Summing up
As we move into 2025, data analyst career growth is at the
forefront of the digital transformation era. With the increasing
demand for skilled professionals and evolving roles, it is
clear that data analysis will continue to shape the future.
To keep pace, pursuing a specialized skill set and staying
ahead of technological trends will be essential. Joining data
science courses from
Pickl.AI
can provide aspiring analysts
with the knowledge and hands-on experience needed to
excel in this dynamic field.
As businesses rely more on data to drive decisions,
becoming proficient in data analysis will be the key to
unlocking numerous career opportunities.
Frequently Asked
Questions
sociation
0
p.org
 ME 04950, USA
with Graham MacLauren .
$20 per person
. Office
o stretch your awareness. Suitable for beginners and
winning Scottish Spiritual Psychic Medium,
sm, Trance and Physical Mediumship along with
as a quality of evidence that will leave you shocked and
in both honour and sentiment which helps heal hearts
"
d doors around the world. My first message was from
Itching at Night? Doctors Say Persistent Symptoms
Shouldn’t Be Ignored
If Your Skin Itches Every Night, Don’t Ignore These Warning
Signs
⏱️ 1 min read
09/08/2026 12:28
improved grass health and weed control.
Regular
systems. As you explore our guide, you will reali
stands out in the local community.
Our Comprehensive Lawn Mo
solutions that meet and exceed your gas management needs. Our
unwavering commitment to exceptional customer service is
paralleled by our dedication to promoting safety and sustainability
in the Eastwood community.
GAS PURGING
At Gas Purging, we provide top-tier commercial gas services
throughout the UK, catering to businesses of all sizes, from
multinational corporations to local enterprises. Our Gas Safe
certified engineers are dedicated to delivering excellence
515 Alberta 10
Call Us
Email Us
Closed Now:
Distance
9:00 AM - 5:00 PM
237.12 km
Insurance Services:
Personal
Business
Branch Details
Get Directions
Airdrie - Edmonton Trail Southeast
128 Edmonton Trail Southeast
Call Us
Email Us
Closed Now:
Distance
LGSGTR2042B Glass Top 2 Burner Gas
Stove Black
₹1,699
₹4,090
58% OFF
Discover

TASK - Working down from the line that contains "Get Directions", retype each line exactly through the last line of the data, and give nothing else.

TASK RESPONSE -
Get Directions
Airdrie - Edmonton Trail Southeast
128 Edmonton Trail Southeast
Call Us
Email Us
Closed Now:
Distance
LGSGTR2042B Glass Top 2 Burner Gas
Stove Black
₹1,699
₹4,090
58% OFF
Discover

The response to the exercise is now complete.